Urbanized areas have the infrastructure necessary to support cell towers and the internet. Because of this infrastructure growth, urban settings allow for high rates of cell phone usage. Meanwhile, rural areas tend to lack access to personal technology devices. In South Africa, around 50% of the rural population do not have access to a personal cellular device. The increased prevalence of mobile phones in urbanizing areas could play a consequential role in combating disease transmission in sub-Saharan Africa. The success of mobile phone contact tracing apps that some utilized during the COVID-19 pandemic highlights this. A Massachusetts Institute of Technology study has found that these apps can decrease the infection rate and break transmission chains even with limited use. People could utilize these tools, thanks to urbanization, to decrease the transmission of disease in sub-Saharan Africa.
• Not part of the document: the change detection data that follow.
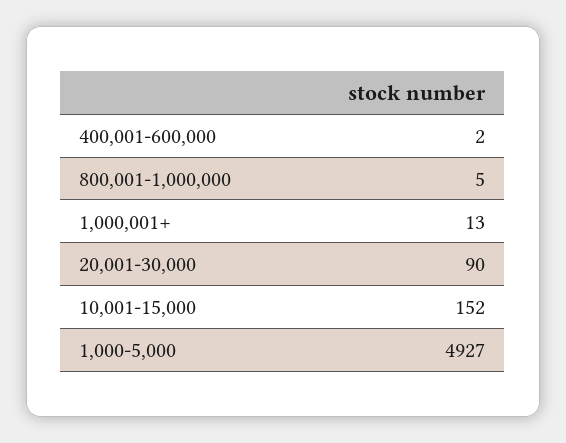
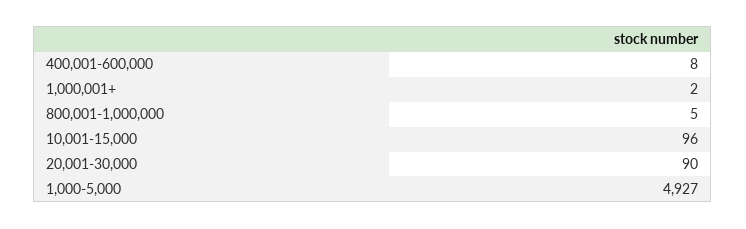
  {
-   "400,001-600,000": 2,
+   "400,001-600,000": 8,
    "800,001-1,000,000": 5,
-   "1,000,001+": 13,
+   "1,000,001+": 2,
    "20,001-30,000": 90,
-   "10,001-15,000": 152,
+   "10,001-15,000": 96,
    "1,000-5,000": 4927
  }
US Foreign Assistance is Vital
When looking at the benefits of urbanization throughout the world, it is important to focus on the dangers it can present. While urbanization can foster gender equality, education and quality healthcare, poorly managed urbanization can worsen inequality and destabilize governments. The work of U.S. Foreign Assistance plays a consequential role in the lives of Africa’s urban population. However, U.S. assistance remains disproportionately focused on rural settings, leaving these urbanizing areas in danger. Thus, the continued role of the U.S. in supporting poverty reduction initiatives throughout sub-Saharan Africa is vital to support and foster long-term, stable urbanized growth. One cannot discount the role of urbanization to impede the transmission of disease in sub-Saharan Africa.